Color is an unavoidable part of each of my artistic compositions. Every time period of my life and every place I have lived in, have led me to use a variety of distinct color schemes.
I have lived a life full of emmigration. One day, I left the brilliant blues of my Venezuelan shores toward a distant and unknowns of Africa. Immediately the colors of my palette became blended with my feelings. The sorrows of leaving my country changed my palette.
I felt that I was far away from all I knew until that moment in time, but at the same time very close with the art movement, customs, and the colors of Luanda, Angola’s capital city, where we lived.

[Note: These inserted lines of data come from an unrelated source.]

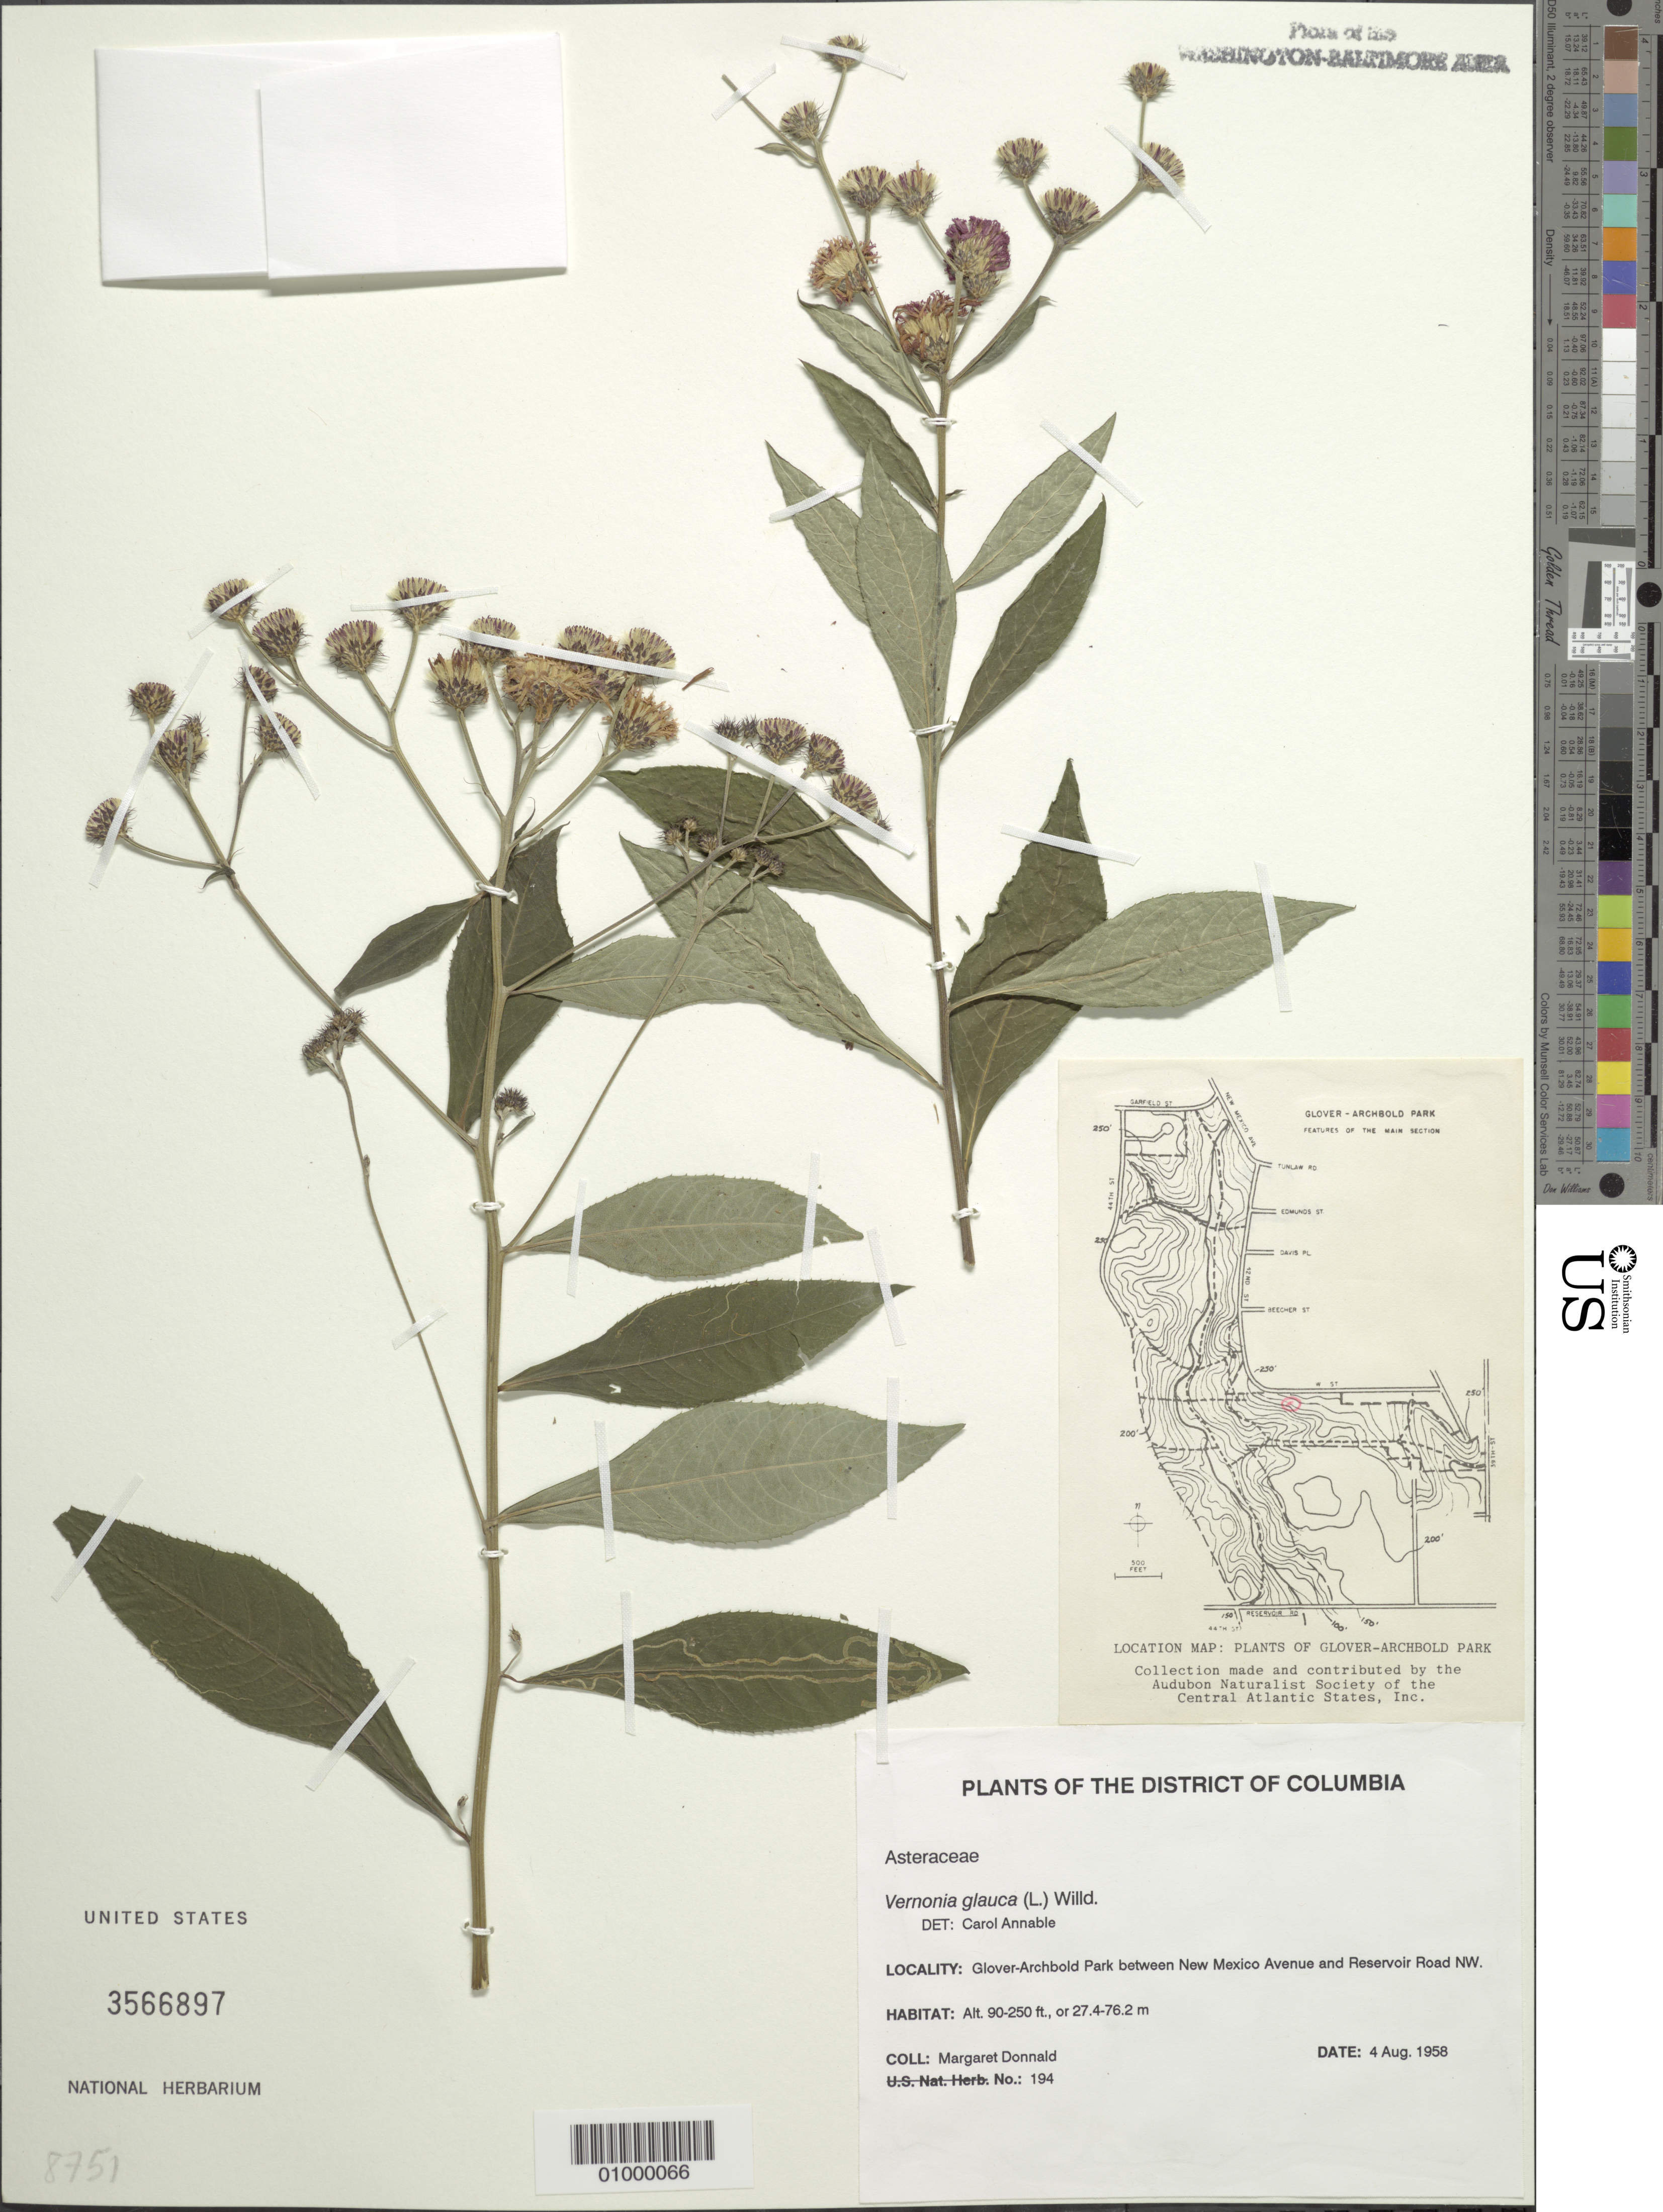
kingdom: Plantae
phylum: Tracheophyta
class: Magnoliopsida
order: Asterales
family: Asteraceae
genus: Vernonia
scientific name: Vernonia glauca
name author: (L.) Willd.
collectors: M. Donnald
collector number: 194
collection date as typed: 4 Aug 1958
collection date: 1958-08-04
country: United States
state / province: District of Columbia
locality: Glover-Archbold Park between New Mexico Avenue and Reservoir Road NW.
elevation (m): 27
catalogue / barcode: US 3566897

For me, Angola was an explosion of colors. At that time browns and blues became a larger part of my art. Yellows, reds and oranges also began working their ways through my new brush-strokes to start a new artistic stage of my life.
A Lot More Calm
My arrival in the United States began another period of growth. I had the opportunity to improve as an artist when I studied sculpture at the Glassell School of Art, a teaching institute that is part of the Museum of Fine Arts of Houston.
At that time, I began to blend the colors of my beloved Caribbean Tropic with those of Africa, but I was also beginning to find more connection with the textures that had initially led me to enjoy making sculptures.
This time, it was not just colors that connected my work and experiences, but also texture.
The Journey Continues
For me, every single place is a color or a different mix of colors. Every time you migrate and have the opportunity to live in new places your perceptions, color palettes, and blend of textures tend to change and even heighten.
When I was finally feeling accustomed to Houston, close to my kids, living a very pleasant life, my artwork maturing, I had to move again.
This time, the move was to Kazakhstan, where the colors of my palette changed once again.
Every single piece of art that I made in Atyrau was different, the techniques, as well as the shades constantly changed. The sadness of being away from my children and from another place I had made my home brought to my artwork in very different directions.
The colors I blended were a mix of the sadness I was experiencing. My palette was full of the white of the snow and a lot of gold, yellow, silver, blue and purple.
During my time in Atyrau, I got to travel a lot and saw art in every single street. I saw art in the clothes of the Kazak people and in their outdoor theatres.
Today, I realize that was a time for me to be alone with my art, something I would have never done without those experiences.